BEGIN Provided material

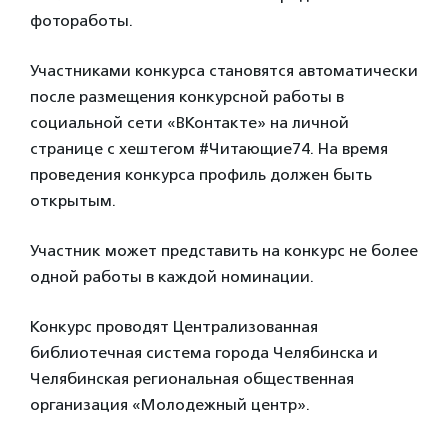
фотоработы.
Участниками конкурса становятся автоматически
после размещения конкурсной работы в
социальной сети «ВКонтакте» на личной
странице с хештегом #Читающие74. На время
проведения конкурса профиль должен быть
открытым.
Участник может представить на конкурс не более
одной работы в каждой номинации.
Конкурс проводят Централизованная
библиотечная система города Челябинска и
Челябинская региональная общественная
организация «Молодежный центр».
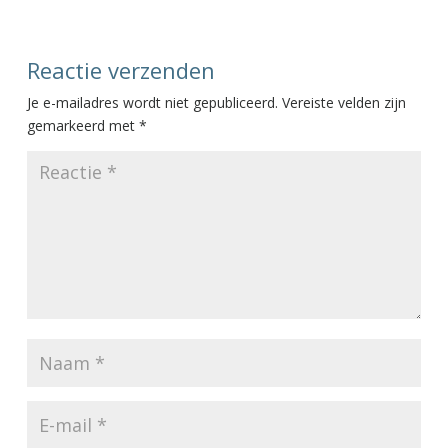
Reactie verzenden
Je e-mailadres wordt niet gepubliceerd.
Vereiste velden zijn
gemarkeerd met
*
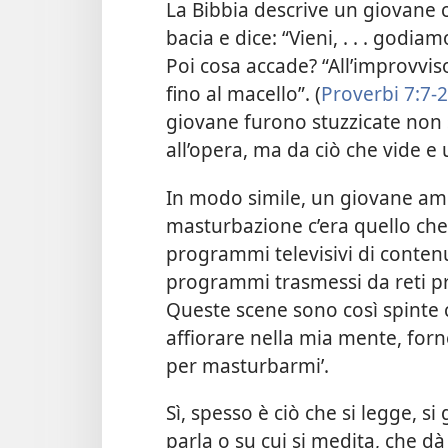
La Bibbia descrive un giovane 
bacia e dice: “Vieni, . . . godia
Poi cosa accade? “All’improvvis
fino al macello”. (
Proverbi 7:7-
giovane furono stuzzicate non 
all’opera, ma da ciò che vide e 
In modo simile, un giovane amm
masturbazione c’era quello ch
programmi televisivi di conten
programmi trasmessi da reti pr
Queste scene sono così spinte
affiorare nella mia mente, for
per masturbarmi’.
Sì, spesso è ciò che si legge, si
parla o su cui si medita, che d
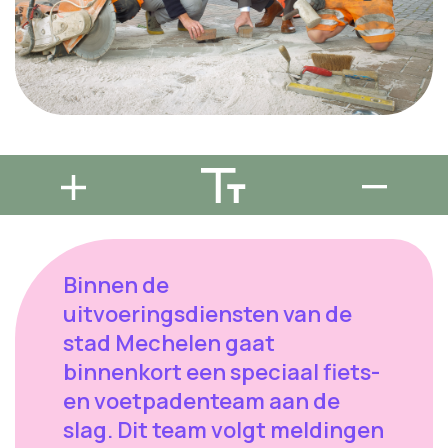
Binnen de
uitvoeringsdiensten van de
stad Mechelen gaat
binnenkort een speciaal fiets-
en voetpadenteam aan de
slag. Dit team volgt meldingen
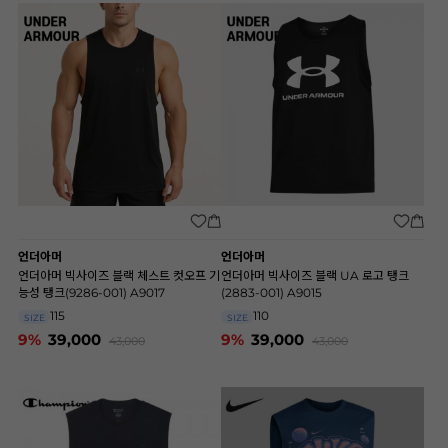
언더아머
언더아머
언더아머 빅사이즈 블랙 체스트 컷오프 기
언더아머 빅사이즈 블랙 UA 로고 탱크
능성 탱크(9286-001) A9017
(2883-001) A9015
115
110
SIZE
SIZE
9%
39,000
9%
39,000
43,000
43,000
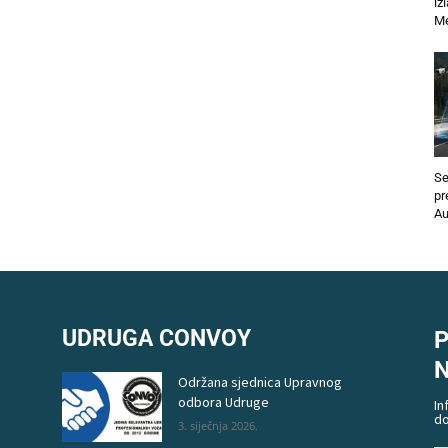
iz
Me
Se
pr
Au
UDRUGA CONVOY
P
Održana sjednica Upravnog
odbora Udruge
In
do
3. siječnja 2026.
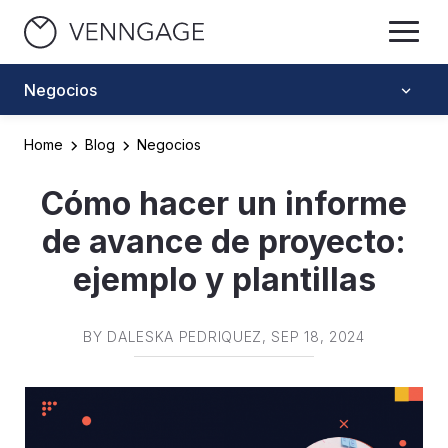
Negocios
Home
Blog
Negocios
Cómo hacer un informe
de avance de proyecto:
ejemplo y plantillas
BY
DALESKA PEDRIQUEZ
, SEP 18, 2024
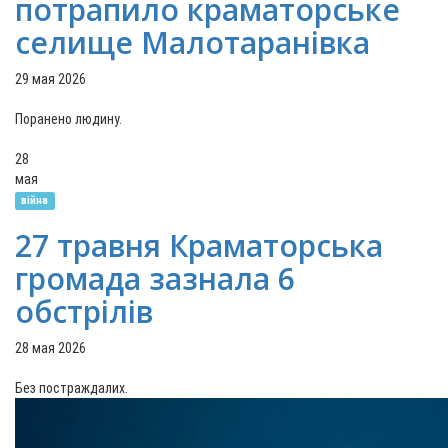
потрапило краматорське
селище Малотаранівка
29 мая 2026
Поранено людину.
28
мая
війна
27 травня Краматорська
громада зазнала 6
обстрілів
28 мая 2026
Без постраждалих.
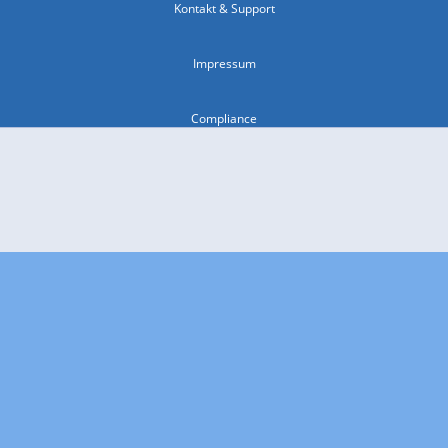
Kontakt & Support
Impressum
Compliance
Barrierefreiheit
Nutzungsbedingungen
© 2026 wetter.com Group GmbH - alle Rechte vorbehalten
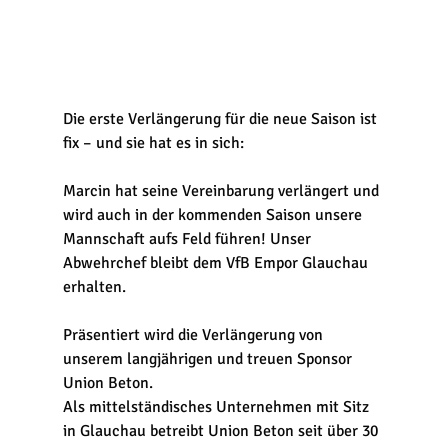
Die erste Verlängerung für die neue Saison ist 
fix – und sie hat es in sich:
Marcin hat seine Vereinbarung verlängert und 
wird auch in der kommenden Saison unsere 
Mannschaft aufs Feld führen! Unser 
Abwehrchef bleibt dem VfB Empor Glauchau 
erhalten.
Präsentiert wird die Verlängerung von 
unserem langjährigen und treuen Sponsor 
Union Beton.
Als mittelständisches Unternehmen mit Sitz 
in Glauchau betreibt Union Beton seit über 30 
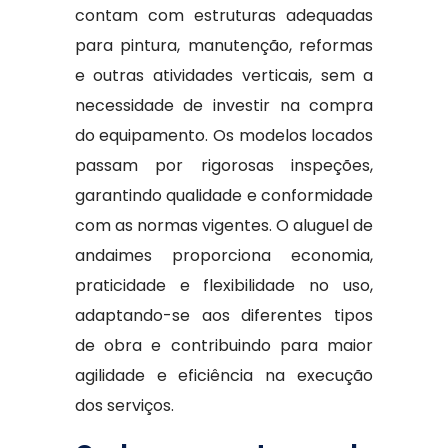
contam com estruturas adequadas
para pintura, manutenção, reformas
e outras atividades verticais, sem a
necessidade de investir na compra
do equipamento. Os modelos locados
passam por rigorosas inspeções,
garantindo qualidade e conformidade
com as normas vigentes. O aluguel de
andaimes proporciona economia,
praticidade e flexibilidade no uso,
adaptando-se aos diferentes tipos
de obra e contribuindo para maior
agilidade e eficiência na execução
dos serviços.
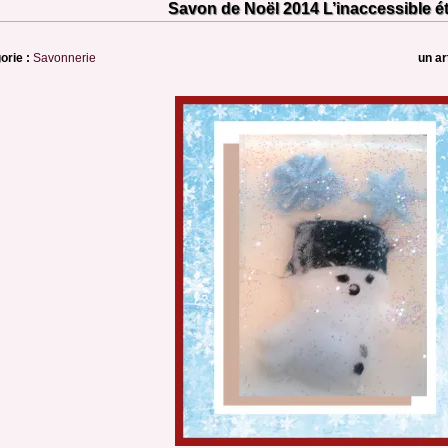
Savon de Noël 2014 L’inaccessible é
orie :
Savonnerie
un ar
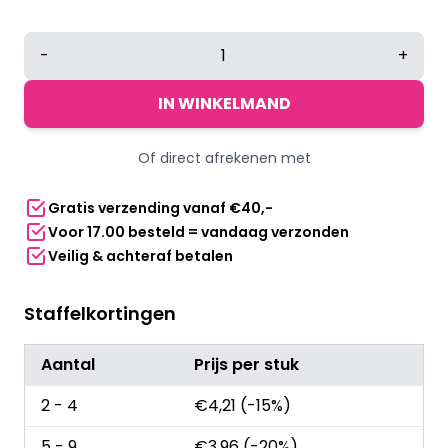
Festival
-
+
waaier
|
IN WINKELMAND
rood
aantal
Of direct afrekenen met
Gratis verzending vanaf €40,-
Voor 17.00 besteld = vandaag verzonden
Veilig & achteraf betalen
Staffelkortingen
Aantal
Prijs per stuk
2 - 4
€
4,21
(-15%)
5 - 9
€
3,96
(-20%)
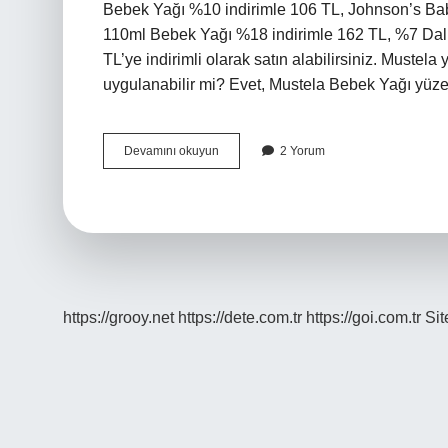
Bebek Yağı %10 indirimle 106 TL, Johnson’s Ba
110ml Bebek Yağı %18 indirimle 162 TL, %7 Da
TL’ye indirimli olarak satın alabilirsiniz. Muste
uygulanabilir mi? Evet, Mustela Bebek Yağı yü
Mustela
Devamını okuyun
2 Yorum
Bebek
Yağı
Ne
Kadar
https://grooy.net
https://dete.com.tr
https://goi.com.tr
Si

END Provided material

Problem —
Scan the entries above for the string "конкурса" and copy each line that contains it.

Completed exercise —
Участниками конкурса становятся автоматически
проведения конкурса профиль должен быть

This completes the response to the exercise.